-- EXERCISE BRIEF --
All of the data that follows should be given again exactly, without its images.

######

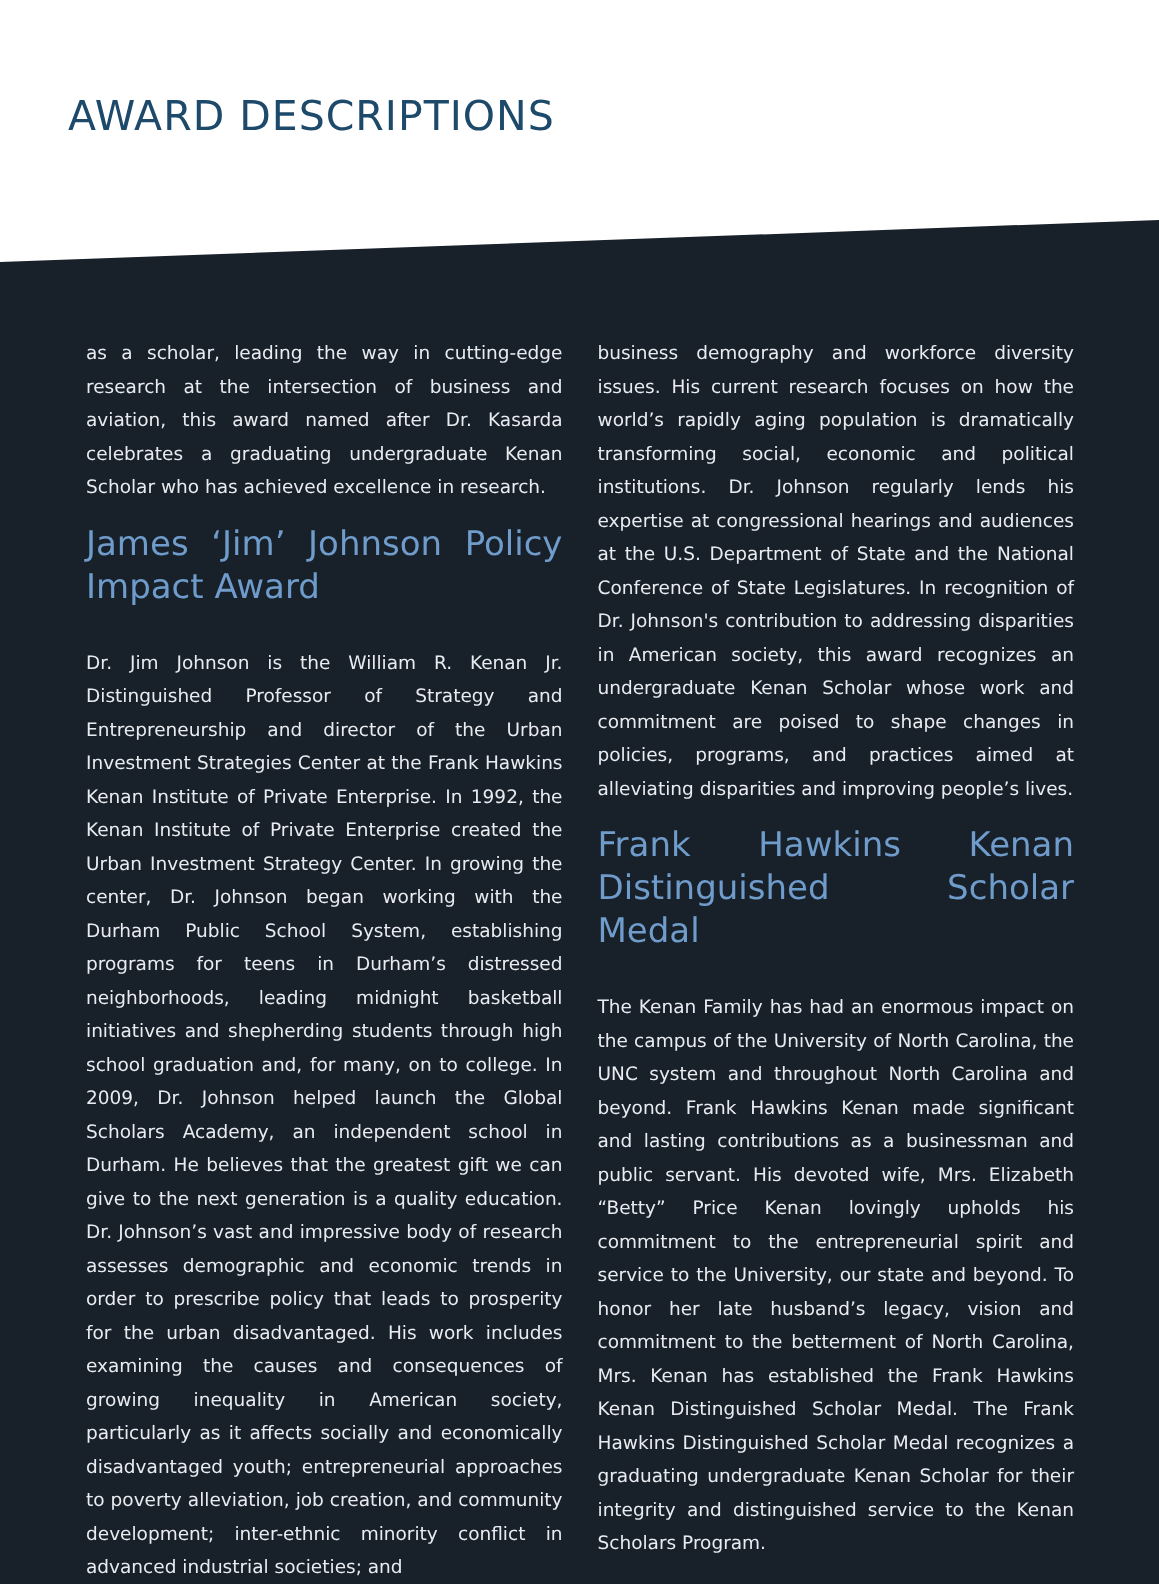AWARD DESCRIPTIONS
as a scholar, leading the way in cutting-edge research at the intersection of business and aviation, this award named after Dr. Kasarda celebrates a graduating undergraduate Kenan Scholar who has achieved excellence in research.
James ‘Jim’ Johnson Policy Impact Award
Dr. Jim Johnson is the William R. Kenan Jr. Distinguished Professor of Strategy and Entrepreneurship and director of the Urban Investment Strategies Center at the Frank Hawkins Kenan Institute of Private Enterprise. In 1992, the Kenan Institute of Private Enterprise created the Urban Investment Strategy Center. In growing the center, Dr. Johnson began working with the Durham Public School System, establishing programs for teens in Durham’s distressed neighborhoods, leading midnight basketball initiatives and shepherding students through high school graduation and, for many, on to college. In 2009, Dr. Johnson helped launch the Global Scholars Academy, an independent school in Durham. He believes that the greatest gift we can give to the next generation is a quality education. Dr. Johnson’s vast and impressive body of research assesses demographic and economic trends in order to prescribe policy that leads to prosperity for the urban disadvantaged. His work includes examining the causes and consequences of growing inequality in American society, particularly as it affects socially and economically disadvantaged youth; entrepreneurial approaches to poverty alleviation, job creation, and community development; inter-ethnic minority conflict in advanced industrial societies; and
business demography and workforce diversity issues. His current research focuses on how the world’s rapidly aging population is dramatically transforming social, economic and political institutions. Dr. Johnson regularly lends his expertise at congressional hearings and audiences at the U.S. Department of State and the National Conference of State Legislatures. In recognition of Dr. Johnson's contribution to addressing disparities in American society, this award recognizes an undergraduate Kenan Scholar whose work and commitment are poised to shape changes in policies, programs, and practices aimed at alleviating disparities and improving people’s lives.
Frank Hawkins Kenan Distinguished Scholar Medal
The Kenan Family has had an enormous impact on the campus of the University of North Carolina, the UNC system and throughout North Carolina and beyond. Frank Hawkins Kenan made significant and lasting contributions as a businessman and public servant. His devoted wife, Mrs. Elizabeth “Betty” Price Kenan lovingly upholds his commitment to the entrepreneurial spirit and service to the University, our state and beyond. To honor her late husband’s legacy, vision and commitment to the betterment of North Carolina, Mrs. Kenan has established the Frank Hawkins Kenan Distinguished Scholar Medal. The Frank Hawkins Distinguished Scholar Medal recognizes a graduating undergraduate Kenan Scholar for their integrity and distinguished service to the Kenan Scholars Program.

######

-- RESPONSE TO THE TASK --
AWARD DESCRIPTIONS
as a scholar, leading the way in cutting-edge research at the intersection of business and aviation, this award named after Dr. Kasarda celebrates a graduating undergraduate Kenan Scholar who has achieved excellence in research.
James ‘Jim’ Johnson Policy Impact Award
Dr. Jim Johnson is the William R. Kenan Jr. Distinguished Professor of Strategy and Entrepreneurship and director of the Urban Investment Strategies Center at the Frank Hawkins Kenan Institute of Private Enterprise. In 1992, the Kenan Institute of Private Enterprise created the Urban Investment Strategy Center. In growing the center, Dr. Johnson began working with the Durham Public School System, establishing programs for teens in Durham’s distressed neighborhoods, leading midnight basketball initiatives and shepherding students through high school graduation and, for many, on to college. In 2009, Dr. Johnson helped launch the Global Scholars Academy, an independent school in Durham. He believes that the greatest gift we can give to the next generation is a quality education. Dr. Johnson’s vast and impressive body of research assesses demographic and economic trends in order to prescribe policy that leads to prosperity for the urban disadvantaged. His work includes examining the causes and consequences of growing inequality in American society, particularly as it affects socially and economically disadvantaged youth; entrepreneurial approaches to poverty alleviation, job creation, and community development; inter-ethnic minority conflict in advanced industrial societies; and
business demography and workforce diversity issues. His current research focuses on how the world’s rapidly aging population is dramatically transforming social, economic and political institutions. Dr. Johnson regularly lends his expertise at congressional hearings and audiences at the U.S. Department of State and the National Conference of State Legislatures. In recognition of Dr. Johnson's contribution to addressing disparities in American society, this award recognizes an undergraduate Kenan Scholar whose work and commitment are poised to shape changes in policies, programs, and practices aimed at alleviating disparities and improving people’s lives.
Frank Hawkins Kenan Distinguished Scholar Medal
The Kenan Family has had an enormous impact on the campus of the University of North Carolina, the UNC system and throughout North Carolina and beyond. Frank Hawkins Kenan made significant and lasting contributions as a businessman and public servant. His devoted wife, Mrs. Elizabeth “Betty” Price Kenan lovingly upholds his commitment to the entrepreneurial spirit and service to the University, our state and beyond. To honor her late husband’s legacy, vision and commitment to the betterment of North Carolina, Mrs. Kenan has established the Frank Hawkins Kenan Distinguished Scholar Medal. The Frank Hawkins Distinguished Scholar Medal recognizes a graduating undergraduate Kenan Scholar for their integrity and distinguished service to the Kenan Scholars Program.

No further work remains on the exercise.